Recuerda que puedes desgravar tu cuota en la declaración de la renta. Además, tienes la total seguridad de que tu participación irá destinada a los programas de emergencia, ya que nuestra ONG rinde cuentas de su actividad (consulta toda la información relativa a nuestra rendición de cuentas aquí) y sigue el código de conducta de la Coordinadora de Organizaciones de Cooperación para el Desarrollo, además de ser evaluada satisfactoriamente por su Herramienta de Transparencia y Buen Gobierno.

Formamos parte del comité de emergencias

Acción contra el Hambre, ACNUR, Médicos del Mundo, Plan Internacional y World Vision son las ONG que, junto con Oxfam Intermón, integran el Comité de Emergencia español.

Nació en 2015 del firme convencimiento de que la suma de la solidaridad ciudadana, las empresas privadas y el trabajo sobre el terreno de las ONG facilitaría una mejor ayuda y poder salvar un número mayor de vidas ante una crisis humanitaria.

Al unir su amplia experiencia ante situaciones de emergencia, pueden ofrecer una respuesta más breve y efectiva ante ellas, garantizando que las personas afectadas reciban la ayuda o que esta llegue a las zonas donde es más necesaria.

Las donaciones altruistas permiten que estas ONG puedan abarcan áreas fundamentales después de una situación de crisis: ofrecer refugio y protección, garantizar la seguridad alimentaria, cubrir las necesidades básicas, proporcionar atención médica urgente, permitir el acceso a agua limpia, dotar de infraestructuras de saneamiento e higiene, dar apoyo psicosocial o cuidar de uno de los colectivos más indefensos en situaciones de este tipo, los niños y niñas.

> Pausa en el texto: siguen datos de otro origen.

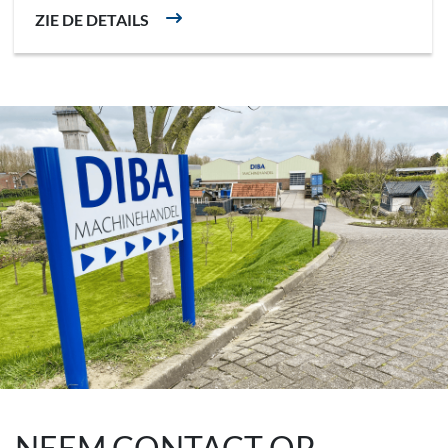
ZIE DE DETAILS
NEEM CONTACT OP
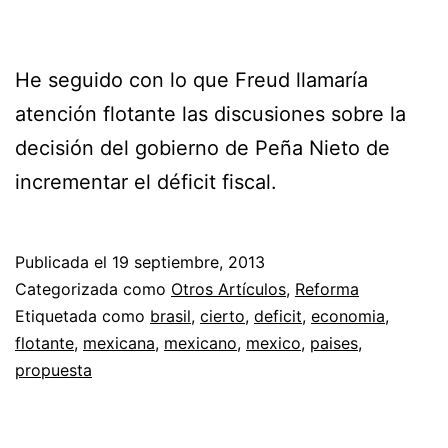
He seguido con lo que Freud llamaría
atención flotante las discusiones sobre la
decisión del gobierno de Peña Nieto de
incrementar el déficit fiscal.
Publicada el
19 septiembre, 2013
Categorizada como
Otros Artículos
,
Reforma
Etiquetada como
brasil
,
cierto
,
deficit
,
economia
,
flotante
,
mexicana
,
mexicano
,
mexico
,
paises
,
propuesta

Tú, tu familia y tus amistades también podéis formar parte del Comité de Emergencia. Es muy sencillo. Facilita tu email en su web y cuando se ponga en marcha su protocolo de emergencia se pondrán en contacto contigo.

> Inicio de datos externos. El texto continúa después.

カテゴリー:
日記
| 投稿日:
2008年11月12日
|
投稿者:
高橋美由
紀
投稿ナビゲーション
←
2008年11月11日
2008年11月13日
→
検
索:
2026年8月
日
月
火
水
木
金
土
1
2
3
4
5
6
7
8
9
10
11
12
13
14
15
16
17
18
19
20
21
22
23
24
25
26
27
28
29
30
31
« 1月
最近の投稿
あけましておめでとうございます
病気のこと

Como ves, la ayuda humanitaria no es una cuestión de protocolo. Es mucho más que eso: supone salvar vidas y garantizar el bienestar y los derechos de aquellas personas que han sido víctimas de una emergencia humanitaria, sea cual sea su origen. No lo pienses: si puedes colaborar, ¡hazlo ahora!

Ya no valen las excusas. Está en riesgo la vida de personas como tú. Una pequeña aportación de toda la ciudadanía supone mucho para mejorar sus condiciones de vida. Seamos un mundo cooperante. Cambiemos su situación. ¡Y hagámoslo juntos y juntas!